**Instruction a**: In the aquarium thread below, who gave the talk in Seattle on aquascaping that Seattle_Aquarist mentions?

**Text shown**:
────────────────────

# Roy's Tanks



## Seattle_Aquarist (Mar 7, 2008)

Hi All,

It is a quiet evening on Memorial Day weekend so I thought I would work on trying to improve some of my photo editing skills.

45 gal tall; Nymphoides sp. 'Taiwan'; C. wendtii Bronze; Melanotaenia lacustris (Turquoise Rainbowfish)


----------



## Michael (Jul 20, 2010)

Beautiful! I love the contrast of texture, color, and form between the Cryptocoryne and the Nymphoides.


----------



## Seattle_Aquarist (Mar 7, 2008)

Hi Michael,

Thanks for the great comments. When Karen Randall did one of her talks here in Seattle on aquascaping and what the judges for AGA look for in the AGA Aquascape Contest one of the principles she emphasized was using contrast to create drama. The more contrast, the greater the dramatic effect.

I tried to incorporate that suggestion in this aquascape by using three types of contrast; color, texture, and form. In this layout there is contrast between leaf colors (reddish vs lime green), leaf textures (smooth vs crinkled), leaf shapes (long vs roundish). You can't see it in the photos above but there is also contrast between the various plants and the stone hardscape.


----------

────────────────────

**Instruction b**: From the entries below, reproduce the lines starting at the one containing "30 Juni 2024" and ending at the one containing "Harga Singkong Kembali ke Laptop".

────────────────────

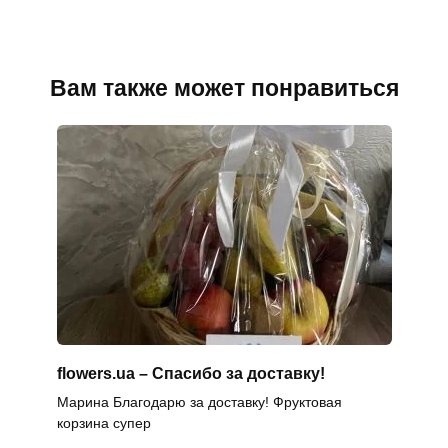
Вам также может понравиться
flowers.ua – Спасибо за доставку!
Марина Благодарю за доставку! Фруктовая
корзина супер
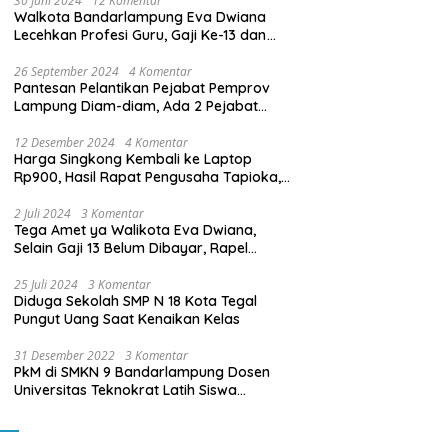
30 Juni 2024
12 Komentar
Walkota Bandarlampung Eva Dwiana
Lecehkan Profesi Guru, Gaji Ke-13 dan
THR Tidak Dibayarkan
26 September 2024
4 Komentar
Pantesan Pelantikan Pejabat Pemprov
Lampung Diam-diam, Ada 2 Pejabat
yang Dilantik Masih Golongan III/b
12 Desember 2024
4 Komentar
Harga Singkong Kembali ke Laptop
Rp900, Hasil Rapat Pengusaha Tapioka,
Petani Singkong dengan Pj. Gubernur
Lampung
2 Juli 2024
3 Komentar
Tega Amet ya Walikota Eva Dwiana,
Selain Gaji 13 Belum Dibayar, Rapel
Kenaikan Gaji 2 Bulan Juga Belum
Dibayar
25 Juli 2024
3 Komentar
Diduga Sekolah SMP N 18 Kota Tegal
Pungut Uang Saat Kenaikan Kelas
31 Desember 2022
3 Komentar
PkM di SMKN 9 Bandarlampung Dosen
Universitas Teknokrat Latih Siswa
Membuat Program Mobil RC Berbasis IoT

────────────────────

**Written solution a**: Karen Randall

**Written solution b**:
30 Juni 2024
12 Komentar
Walkota Bandarlampung Eva Dwiana
Lecehkan Profesi Guru, Gaji Ke-13 dan
THR Tidak Dibayarkan
26 September 2024
4 Komentar
Pantesan Pelantikan Pejabat Pemprov
Lampung Diam-diam, Ada 2 Pejabat
yang Dilantik Masih Golongan III/b
12 Desember 2024
4 Komentar
Harga Singkong Kembali ke Laptop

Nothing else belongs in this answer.